● PROBLEM TO WORK ON:
Please copy each line of the records below that holds the word "lines".

Recorded data
◆ ◆ ◆ ◆ ◆

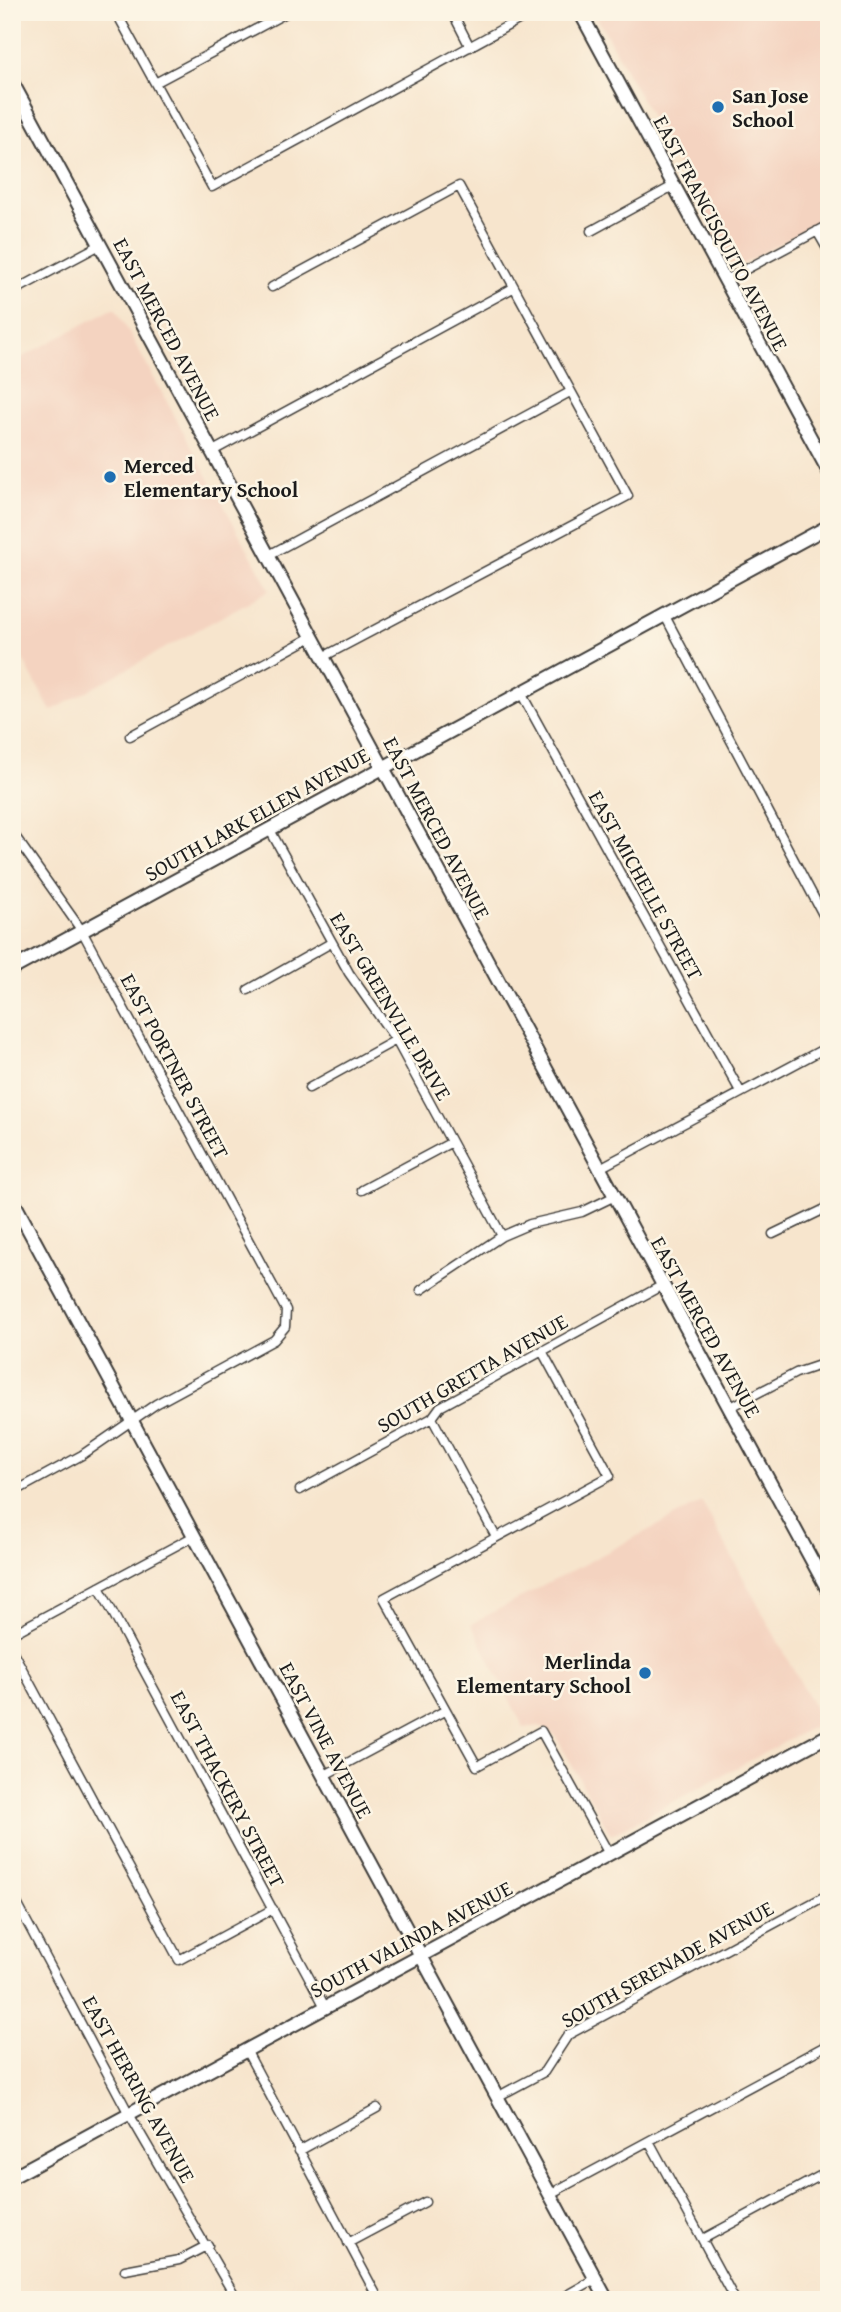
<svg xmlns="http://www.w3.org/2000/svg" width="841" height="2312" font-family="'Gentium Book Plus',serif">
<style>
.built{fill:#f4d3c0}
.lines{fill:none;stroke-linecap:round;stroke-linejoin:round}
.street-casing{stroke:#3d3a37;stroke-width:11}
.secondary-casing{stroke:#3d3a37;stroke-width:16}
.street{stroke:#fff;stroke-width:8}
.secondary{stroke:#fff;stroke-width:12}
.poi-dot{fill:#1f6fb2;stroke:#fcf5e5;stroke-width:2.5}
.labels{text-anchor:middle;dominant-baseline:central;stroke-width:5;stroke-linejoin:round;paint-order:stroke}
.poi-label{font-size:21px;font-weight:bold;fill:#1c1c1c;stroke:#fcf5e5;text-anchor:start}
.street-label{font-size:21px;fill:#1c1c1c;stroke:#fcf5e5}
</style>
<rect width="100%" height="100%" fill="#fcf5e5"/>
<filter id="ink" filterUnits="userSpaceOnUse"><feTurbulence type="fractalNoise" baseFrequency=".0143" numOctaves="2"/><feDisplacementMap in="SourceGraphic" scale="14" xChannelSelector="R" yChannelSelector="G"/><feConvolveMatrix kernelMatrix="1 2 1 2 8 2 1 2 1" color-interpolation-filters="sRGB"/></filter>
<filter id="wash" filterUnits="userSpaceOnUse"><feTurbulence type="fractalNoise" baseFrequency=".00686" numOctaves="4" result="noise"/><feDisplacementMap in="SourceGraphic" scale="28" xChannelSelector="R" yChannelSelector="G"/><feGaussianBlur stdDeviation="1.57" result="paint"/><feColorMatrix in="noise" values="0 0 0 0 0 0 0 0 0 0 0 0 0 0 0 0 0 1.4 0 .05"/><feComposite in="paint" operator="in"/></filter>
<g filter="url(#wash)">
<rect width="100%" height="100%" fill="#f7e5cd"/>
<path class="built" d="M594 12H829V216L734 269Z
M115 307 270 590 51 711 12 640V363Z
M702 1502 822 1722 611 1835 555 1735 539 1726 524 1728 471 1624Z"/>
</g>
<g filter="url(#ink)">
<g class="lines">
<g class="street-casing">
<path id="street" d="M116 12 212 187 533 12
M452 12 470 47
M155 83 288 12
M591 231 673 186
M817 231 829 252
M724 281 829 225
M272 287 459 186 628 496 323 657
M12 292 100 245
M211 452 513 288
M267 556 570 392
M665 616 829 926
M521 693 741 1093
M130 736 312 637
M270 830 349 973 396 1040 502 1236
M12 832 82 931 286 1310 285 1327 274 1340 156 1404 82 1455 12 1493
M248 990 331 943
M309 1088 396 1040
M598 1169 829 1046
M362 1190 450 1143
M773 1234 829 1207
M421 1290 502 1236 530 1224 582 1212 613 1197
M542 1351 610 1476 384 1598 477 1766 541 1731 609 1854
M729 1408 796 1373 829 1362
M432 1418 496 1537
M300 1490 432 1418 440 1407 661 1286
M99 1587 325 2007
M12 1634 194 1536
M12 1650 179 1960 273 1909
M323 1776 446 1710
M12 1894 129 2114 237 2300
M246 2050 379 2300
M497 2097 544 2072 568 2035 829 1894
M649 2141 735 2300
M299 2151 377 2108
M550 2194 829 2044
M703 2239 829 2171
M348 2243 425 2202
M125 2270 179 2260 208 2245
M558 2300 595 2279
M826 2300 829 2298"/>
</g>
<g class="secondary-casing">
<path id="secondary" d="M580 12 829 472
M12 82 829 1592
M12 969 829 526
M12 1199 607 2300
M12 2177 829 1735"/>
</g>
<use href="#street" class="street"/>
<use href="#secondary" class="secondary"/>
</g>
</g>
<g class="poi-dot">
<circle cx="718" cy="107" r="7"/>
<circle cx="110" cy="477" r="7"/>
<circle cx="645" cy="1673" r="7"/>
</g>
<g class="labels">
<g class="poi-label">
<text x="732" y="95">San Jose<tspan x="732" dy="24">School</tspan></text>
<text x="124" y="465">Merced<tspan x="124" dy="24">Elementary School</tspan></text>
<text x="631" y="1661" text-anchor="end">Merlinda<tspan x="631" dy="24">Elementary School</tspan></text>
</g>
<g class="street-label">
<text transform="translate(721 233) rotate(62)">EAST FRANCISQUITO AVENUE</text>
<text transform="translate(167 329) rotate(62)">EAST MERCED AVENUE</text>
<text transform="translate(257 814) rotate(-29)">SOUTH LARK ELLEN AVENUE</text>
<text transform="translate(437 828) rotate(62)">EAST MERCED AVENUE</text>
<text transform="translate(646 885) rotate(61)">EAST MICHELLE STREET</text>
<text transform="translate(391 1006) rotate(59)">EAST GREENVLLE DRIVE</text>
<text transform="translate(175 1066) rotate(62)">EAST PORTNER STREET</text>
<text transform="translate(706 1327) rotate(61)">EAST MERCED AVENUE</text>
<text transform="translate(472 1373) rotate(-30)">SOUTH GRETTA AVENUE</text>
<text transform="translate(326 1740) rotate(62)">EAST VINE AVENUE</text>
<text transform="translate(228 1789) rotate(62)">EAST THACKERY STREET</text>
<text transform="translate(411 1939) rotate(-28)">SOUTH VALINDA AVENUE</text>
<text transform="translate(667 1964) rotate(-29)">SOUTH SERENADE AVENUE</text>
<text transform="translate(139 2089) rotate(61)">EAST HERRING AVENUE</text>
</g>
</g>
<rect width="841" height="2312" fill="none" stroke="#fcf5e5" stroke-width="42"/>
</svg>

◆ ◆ ◆ ◆ ◆

● THE ANSWER:
.lines{fill:none;stroke-linecap:round;stroke-linejoin:round}
<g class="lines">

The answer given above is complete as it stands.